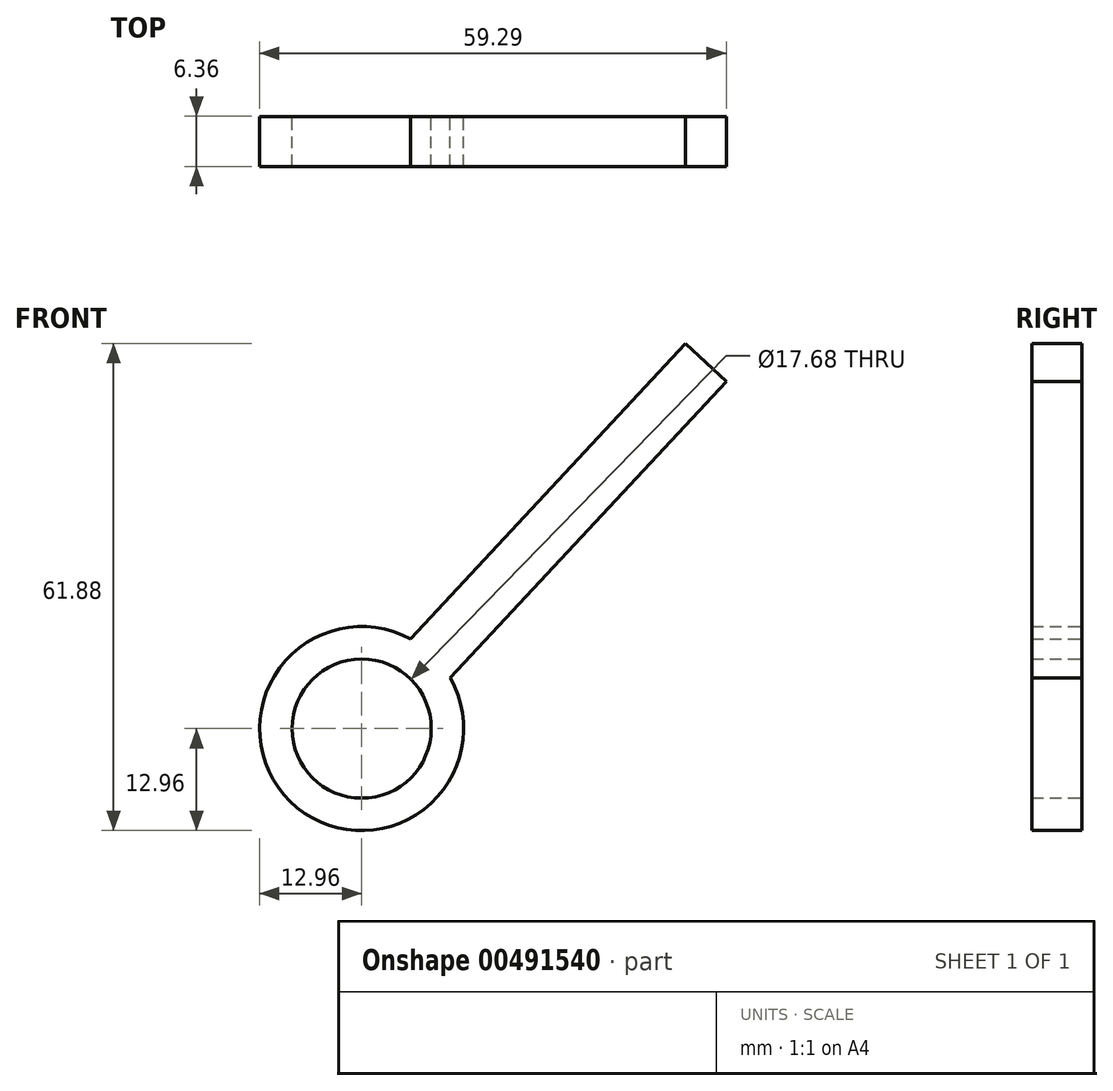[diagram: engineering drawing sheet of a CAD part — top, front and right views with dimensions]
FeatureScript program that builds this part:
annotation { "Feature Type Name" : "Feature", "Feature Type Description" : "" }
export const myFeature = defineFeature(function(context is Context, id is Id, definition is map)
    precondition{}
    {
        {
            var Q0;
            Q0=qCreatedBy(makeId("Front.planeOp"),FACE);
            var sketch = newSketch(context, id + "F0", { "sketchPlane" : qUnion([Q0])});
            skCircle(sketch, "E0", {"center": v(0, 0) * mm, "radius": 12.96 * mm});
            skCircle(sketch, "E1", {"center": v(0, 0) * mm, "radius": 8.84 * mm});
            skLineSegment(sketch, "E2", {"start": v(3.25, 8.22) * mm, "end": v(41.14, 48.92) * mm});
            skLineSegment(sketch, "E3", {"start": v(41.14, 48.92) * mm, "end": v(46.33, 44.09) * mm});
            skLineSegment(sketch, "E4", {"start": v(46.33, 44.09) * mm, "end": v(8.9, 3.88) * mm});
            skSolve(sketch);
        }
        {
            var Q0;
            {var subQ5=sQuery(id+"F0.wireOp",EDGE,"E3");Q0=makeQuery(id+"F0.imprint","IMPRINT",FACE,{"disambiguationData":[TD([[makeQuery(id+"F0.imprint","IMPRINT",EDGE,{"derivedFrom":subQ5}),-1.0]])]});}
            var Q1;
            Q1=makeQuery(id+"F0.imprint","IMPRINT",FACE,{"disambiguationData":[TD([[makeQuery(id+"F0.imprint","IMPRINT",EDGE,{"derivedFrom":sQuery(id+"F0.wireOp",EDGE,"E1")}),-1.0]])]});
            extrude(context, id + "F1", {"entities" : qUnion([Q0, Q1]), "endBound" : BoundingType.SYMMETRIC, "depth" : 6.35 * mm});
        }
    });
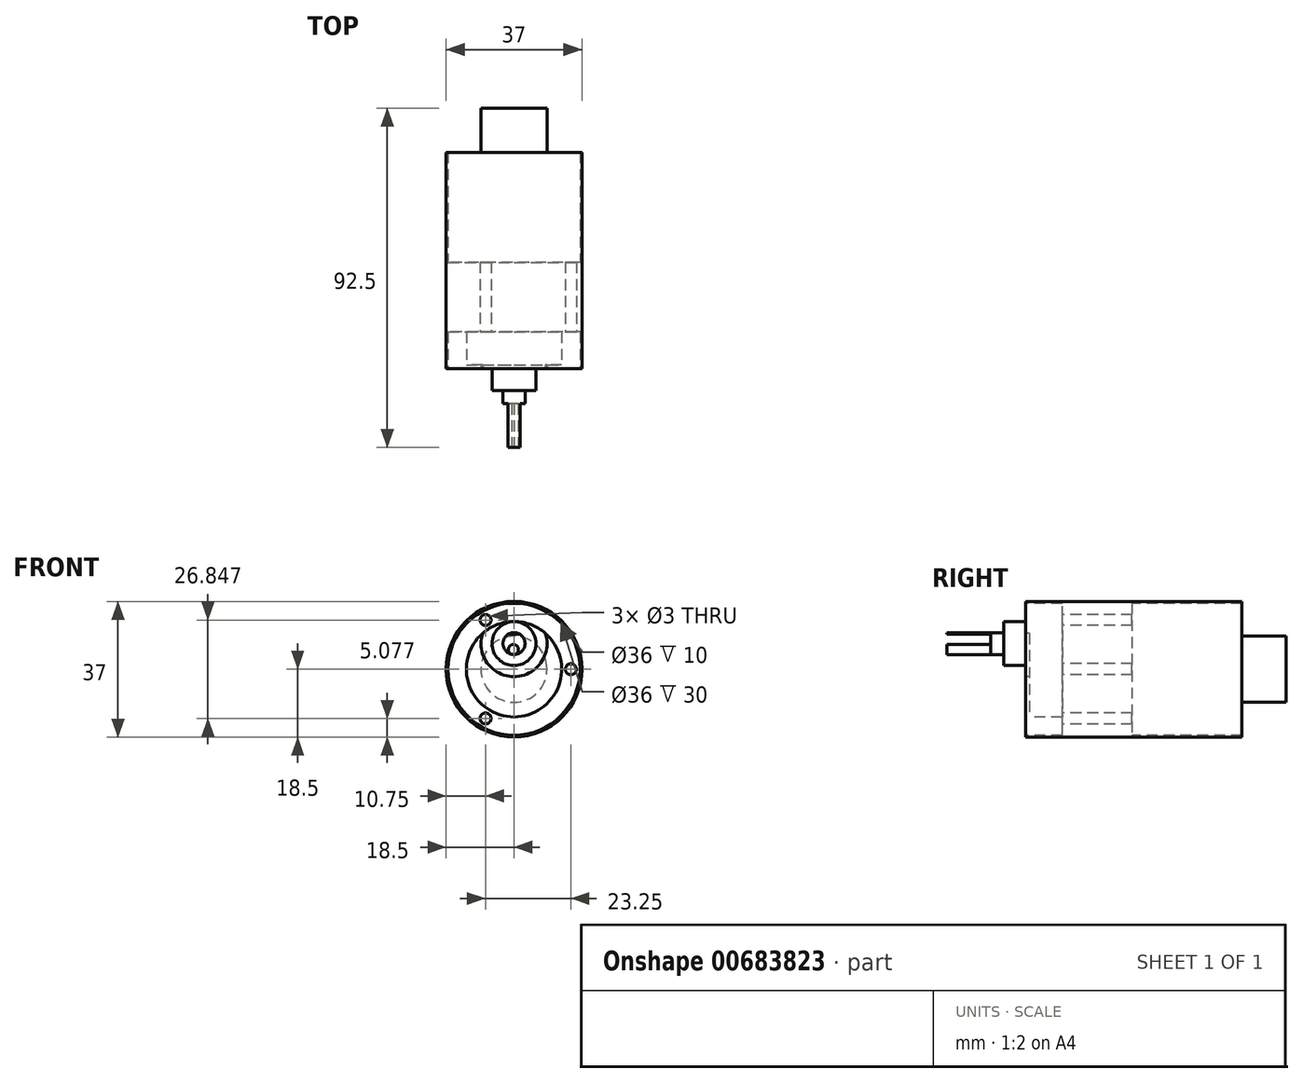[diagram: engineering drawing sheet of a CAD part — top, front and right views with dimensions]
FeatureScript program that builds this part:
annotation { "Feature Type Name" : "Feature", "Feature Type Description" : "" }
export const myFeature = defineFeature(function(context is Context, id is Id, definition is map)
    precondition{}
    {
        {
            var Q0;
            Q0=qCreatedBy(makeId("Front.planeOp"),FACE);
            var sketch = newSketch(context, id + "F0", { "sketchPlane" : qUnion([Q0])});
            skCircle(sketch, "E0", {"center": v(0, 0) * mm, "radius": 18.5 * mm});
            skCircle(sketch, "E1", {"center": v(0, 7) * mm, "radius": 6 * mm});
            skCircle(sketch, "E2", {"center": v(0, 0) * mm, "radius": 13 * mm});
            skCircle(sketch, "E3", {"center": v(-15.5, 0) * mm, "radius": 1.5 * mm});
            skCircle(sketch, "E4.MirrorC", {"center": v(15.5, 0) * mm, "radius": 1.5 * mm});
            skCircle(sketch, "E5.1.0", {"center": v(7.75, -13.42) * mm, "radius": 1.5 * mm});
            skCircle(sketch, "E5.1.1", {"center": v(-7.75, 13.42) * mm, "radius": 1.5 * mm});
            skCircle(sketch, "E5.2.0", {"center": v(7.75, 13.42) * mm, "radius": 1.5 * mm});
            skCircle(sketch, "E5.2.1", {"center": v(-7.75, -13.42) * mm, "radius": 1.5 * mm});
            skCircle(sketch, "E6", {"center": v(0, 7) * mm, "radius": 3 * mm});
            skCircle(sketch, "E7", {"center": v(0, 0) * mm, "radius": 18 * mm});
            skArc(sketch, "E8", {"start": v(-8.56, 9.79) * mm, "mid": v(0, -2) * mm, "end": v(8.56, 9.79) * mm});
            skSolve(sketch);
        }
        {
            var Q0;
            Q0=makeQuery(id+"F0.imprint","IMPRINT",FACE,{"disambiguationData":[TD([[makeQuery(id+"F0.imprint","IMPRINT",EDGE,{"derivedFrom":sQuery(id+"F0.wireOp",EDGE,"E0")}),1.0]])]});
            var Q1;
            Q1=makeQuery(id+"F0.imprint","IMPRINT",FACE,{"disambiguationData":[TD([[makeQuery(id+"F0.imprint","IMPRINT",EDGE,{"derivedFrom":sQuery(id+"F0.wireOp",EDGE,"E1")}),-1.0]])]});
            var Q2;
            Q2=makeQuery(id+"F0.imprint","IMPRINT",FACE,{"disambiguationData":[TD([[makeQuery(id+"F0.imprint","IMPRINT",EDGE,{"derivedFrom":sQuery(id+"F0.wireOp",EDGE,"E1")}),1.0]])]});
            var Q3;
            Q3=makeQuery(id+"F0.imprint","IMPRINT",FACE,{"disambiguationData":[TD([[makeQuery(id+"F0.imprint","IMPRINT",EDGE,{"derivedFrom":sQuery(id+"F0.wireOp",EDGE,"E3")}),1.0]])]});
            var Q4;
            Q4=makeQuery(id+"F0.imprint","IMPRINT",FACE,{"disambiguationData":[TD([[makeQuery(id+"F0.imprint","IMPRINT",EDGE,{"derivedFrom":sQuery(id+"F0.wireOp",EDGE,"E5.1.0")}),1.0]])]});
            var Q5;
            Q5=makeQuery(id+"F0.imprint","IMPRINT",FACE,{"disambiguationData":[TD([[makeQuery(id+"F0.imprint","IMPRINT",EDGE,{"derivedFrom":sQuery(id+"F0.wireOp",EDGE,"E4.MirrorC")}),-1.0]])]});
            var Q6;
            Q6=makeQuery(id+"F0.imprint","IMPRINT",FACE,{"disambiguationData":[TD([[makeQuery(id+"F0.imprint","IMPRINT",EDGE,{"derivedFrom":sQuery(id+"F0.wireOp",EDGE,"E5.2.0")}),1.0]])]});
            var Q7;
            Q7=makeQuery(id+"F0.imprint","IMPRINT",FACE,{"disambiguationData":[TD([[makeQuery(id+"F0.imprint","IMPRINT",EDGE,{"derivedFrom":sQuery(id+"F0.wireOp",EDGE,"E5.2.1")}),-1.0]])]});
            var Q8;
            Q8=makeQuery(id+"F0.imprint","IMPRINT",FACE,{"disambiguationData":[TD([[makeQuery(id+"F0.imprint","IMPRINT",EDGE,{"derivedFrom":sQuery(id+"F0.wireOp",EDGE,"E5.1.1")}),-1.0]])]});
            var Q9;
            Q9=makeQuery(id+"F0.imprint","IMPRINT",FACE,{"disambiguationData":[TD([[makeQuery(id+"F0.imprint","IMPRINT",EDGE,{"derivedFrom":sQuery(id+"F0.wireOp",EDGE,"E6")}),1.0]])]});
            var Q10;
            Q10=makeQuery(id+"F0.imprint","IMPRINT",FACE,{"disambiguationData":[TD([[makeQuery(id+"F0.imprint","IMPRINT",EDGE,{"derivedFrom":sQuery(id+"F0.wireOp",EDGE,"E2")}),-1.0]])]});
            var Q11;
            {var subQ0=sQuery(id+"F0.wireOp",EDGE,"E8");Q11=makeQuery(id+"F0.imprint","IMPRINT",FACE,{"disambiguationData":[TD([[makeQuery(id+"F0.imprint","IMPRINT",EDGE,{"derivedFrom":subQ0}),-1.0]])]});}
            extrude(context, id + "F1", {"entities" : qUnion([Q0, Q1, Q2, Q3, Q4, Q5, Q6, Q7, Q8, Q9, Q10, Q11]), "oppositeDirection" : true, "depth" : 29 * mm, "offsetDistance" : 25 * mm});
        }
        {
            var Q0;
            Q0=makeQuery(id+"F1.opExtrude","CAP_FACE",FACE,{"disambiguationData":[OSD([sQuery(id+"F0.wireOp",EDGE,"E0")])],"isStart":false});
            var sketch = newSketch(context, id + "F2", { "sketchPlane" : qUnion([Q0])});
            skCircle(sketch, "E9.0", {"center": v(0, 0) * mm, "radius": 18 * mm});
            skSolve(sketch);
        }
        {
            var Q0;
            Q0=makeQuery(id+"F2.imprint","IMPRINT",FACE,{"disambiguationData":[TD([[makeQuery(id+"F2.imprint","IMPRINT",EDGE,{"derivedFrom":sQuery(id+"F2.wireOp",EDGE,"E9.0")}),-1.0]])]});
            extrude(context, id + "F3", {"entities" : qUnion([Q0]), "operationType" : NewBodyOperationType.ADD, "depth" : 30 * mm, "offsetDistance" : 25 * mm});
        }
        {
            var Q0;
            Q0=makeQuery(id+"F3.opExtrude","CAP_FACE",FACE,{"disambiguationData":[OSD([sQuery(id+"F2.wireOp",EDGE,"E9.0")])],"isStart":false});
            var sketch = newSketch(context, id + "F4", { "sketchPlane" : qUnion([Q0])});
            skCircle(sketch, "E10", {"center": v(0, 0) * mm, "radius": 9 * mm});
            skSolve(sketch);
        }
        {
            var Q0;
            Q0=makeQuery(id+"F4.imprint","IMPRINT",FACE,{"disambiguationData":[TD([[makeQuery(id+"F4.imprint","IMPRINT",EDGE,{"derivedFrom":sQuery(id+"F4.wireOp",EDGE,"E10")}),1.0]])]});
            extrude(context, id + "F5", {"entities" : qUnion([Q0]), "operationType" : NewBodyOperationType.ADD, "depth" : 12 * mm, "offsetDistance" : 25 * mm});
        }
        {
            var Q0;
            Q0=makeQuery(id+"F0.imprint","IMPRINT",FACE,{"disambiguationData":[TD([[makeQuery(id+"F0.imprint","IMPRINT",EDGE,{"derivedFrom":sQuery(id+"F0.wireOp",EDGE,"E1")}),1.0]])]});
            extrude(context, id + "F6", {"entities" : qUnion([Q0]), "operationType" : NewBodyOperationType.ADD, "depth" : 6 * mm, "offsetDistance" : 25 * mm});
        }
        {
            var Q0;
            Q0=makeQuery(id+"F0.imprint","IMPRINT",FACE,{"disambiguationData":[TD([[makeQuery(id+"F0.imprint","IMPRINT",EDGE,{"derivedFrom":sQuery(id+"F0.wireOp",EDGE,"E6")}),1.0]])]});
            extrude(context, id + "F7", {"entities" : qUnion([Q0]), "operationType" : NewBodyOperationType.ADD, "depth" : (6 + 15.5) * mm, "offsetDistance" : 25 * mm});
        }
        {
            var Q0;
            Q0=makeQuery(id+"F0.imprint","IMPRINT",FACE,{"disambiguationData":[TD([[makeQuery(id+"F0.imprint","IMPRINT",EDGE,{"derivedFrom":sQuery(id+"F0.wireOp",EDGE,"E5.1.1")}),-1.0]])]});
            var Q1;
            Q1=makeQuery(id+"F0.imprint","IMPRINT",FACE,{"disambiguationData":[TD([[makeQuery(id+"F0.imprint","IMPRINT",EDGE,{"derivedFrom":sQuery(id+"F0.wireOp",EDGE,"E5.2.0")}),1.0]])]});
            var Q2;
            Q2=makeQuery(id+"F0.imprint","IMPRINT",FACE,{"disambiguationData":[TD([[makeQuery(id+"F0.imprint","IMPRINT",EDGE,{"derivedFrom":sQuery(id+"F0.wireOp",EDGE,"E4.MirrorC")}),-1.0]])]});
            var Q3;
            Q3=makeQuery(id+"F0.imprint","IMPRINT",FACE,{"disambiguationData":[TD([[makeQuery(id+"F0.imprint","IMPRINT",EDGE,{"derivedFrom":sQuery(id+"F0.wireOp",EDGE,"E5.2.1")}),-1.0]])]});
            var Q4;
            Q4=makeQuery(id+"F0.imprint","IMPRINT",FACE,{"disambiguationData":[TD([[makeQuery(id+"F0.imprint","IMPRINT",EDGE,{"derivedFrom":sQuery(id+"F0.wireOp",EDGE,"E3")}),1.0]])]});
            var Q5;
            Q5=makeQuery(id+"F0.imprint","IMPRINT",FACE,{"disambiguationData":[TD([[makeQuery(id+"F0.imprint","IMPRINT",EDGE,{"derivedFrom":sQuery(id+"F0.wireOp",EDGE,"E5.1.0")}),1.0]])]});
            extrude(context, id + "F8", {"entities" : qUnion([Q0, Q1, Q2, Q3, Q4, Q5]), "operationType" : NewBodyOperationType.REMOVE, "oppositeDirection" : true, "depth" : 10 * mm, "offsetDistance" : 25 * mm});
        }
        {
            var Q0;
            Q0=makeQuery(id+"F7.opExtrude","CAP_FACE",FACE,{"disambiguationData":[OSD([sQuery(id+"F0.wireOp",EDGE,"E6")])],"isStart":false});
            var sketch = newSketch(context, id + "F9", { "sketchPlane" : qUnion([Q0])});
            skCircle(sketch, "E11.0", {"center": v(0, 7) * mm, "radius": 3 * mm});
            skLineSegment(sketch, "E12.bottom", {"start": v(-7.35, 13.44) * mm, "end": v(6.01, 13.44) * mm});
            skLineSegment(sketch, "E12.top", {"start": v(-7.35, 9.5) * mm, "end": v(6.01, 9.5) * mm});
            skLineSegment(sketch, "E12.left", {"start": v(-7.35, 13.44) * mm, "end": v(-7.35, 9.5) * mm});
            skLineSegment(sketch, "E12.right", {"start": v(6.01, 13.44) * mm, "end": v(6.01, 9.5) * mm});
            skLineSegment(sketch, "E13", {"start": v(-3.45, 4) * mm, "end": v(3.7, 4) * mm});
            skCircle(sketch, "E14", {"center": v(-0.19, 5.36) * mm, "radius": 1.38 * mm});
            skPoint(sketch, "E14.first.point", {"position": v(0, 6.72) * mm});
            skPoint(sketch, "E14.second.point", {"position": v(0, 4) * mm});
            skPoint(sketch, "E14.third.point", {"position": v(-1.56, 5.28) * mm});
            skSolve(sketch);
        }
        {
            var Q0;
            Q0=makeQuery(id+"F9.imprint","IMPRINT",FACE,{"disambiguationData":[TD([[makeQuery(id+"F9.imprint","IMPRINT",EDGE,{"derivedFrom":sQuery(id+"F9.wireOp",EDGE,"E12.bottom")}),-1.0]])]});
            var Q1;
            {var subQ0=sQuery(id+"F9.wireOp",EDGE,"E12.top");var subQ1=sQuery(id+"F9.wireOp",EDGE,"E11.0");var subQ2=makeQuery(id+"F9.imprint","INTERSECT",VERTEX,{"disambiguationData":[OD(0.0)],"derivedFrom":[subQ1,subQ0]});Q1=makeQuery(id+"F9.imprint","IMPRINT",FACE,{"disambiguationData":[TD([[makeQuery(id+"F9.imprint","IMPRINT",EDGE,{"disambiguationData":[TD([[subQ2,1.0]])],"derivedFrom":subQ1}),1.0]])]});}
            extrude(context, id + "F10", {"entities" : qUnion([Q0, Q1]), "operationType" : NewBodyOperationType.REMOVE, "oppositeDirection" : true, "depth" : 12 * mm, "offsetDistance" : 25 * mm});
        }
        {
            var Q0;
            {var subQ0=sQuery(id+"F0.wireOp",EDGE,"E8");Q0=makeQuery(id+"F0.imprint","IMPRINT",FACE,{"disambiguationData":[TD([[makeQuery(id+"F0.imprint","IMPRINT",EDGE,{"derivedFrom":subQ0}),-1.0]])]});}
            extrude(context, id + "F11", {"entities" : qUnion([Q0]), "operationType" : NewBodyOperationType.REMOVE, "oppositeDirection" : true, "depth" : 1 * mm, "offsetDistance" : 25 * mm});
        }
    });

★ ★ ★ ★ ★ ★ ★

- _EXERCISE TASK_: Please reproduce the listing above word for word, from its first line through the line that contains "v(8.9, 3.88) *", leaving out the pictures.

- _OUTPUT OF THE EXERCISE_:
[diagram: engineering drawing sheet of a CAD part — top, front and right views with dimensions]
FeatureScript program that builds this part:
annotation { "Feature Type Name" : "Feature", "Feature Type Description" : "" }
export const myFeature = defineFeature(function(context is Context, id is Id, definition is map)
    precondition{}
    {
        {
            var Q0;
            Q0=qCreatedBy(makeId("Front.planeOp"),FACE);
            var sketch = newSketch(context, id + "F0", { "sketchPlane" : qUnion([Q0])});
            skCircle(sketch, "E0", {"center": v(0, 0) * mm, "radius": 12.96 * mm});
            skCircle(sketch, "E1", {"center": v(0, 0) * mm, "radius": 8.84 * mm});
            skLineSegment(sketch, "E2", {"start": v(3.25, 8.22) * mm, "end": v(41.14, 48.92) * mm});
            skLineSegment(sketch, "E3", {"start": v(41.14, 48.92) * mm, "end": v(46.33, 44.09) * mm});
            skLineSegment(sketch, "E4", {"start": v(46.33, 44.09) * mm, "end": v(8.9, 3.88) * mm});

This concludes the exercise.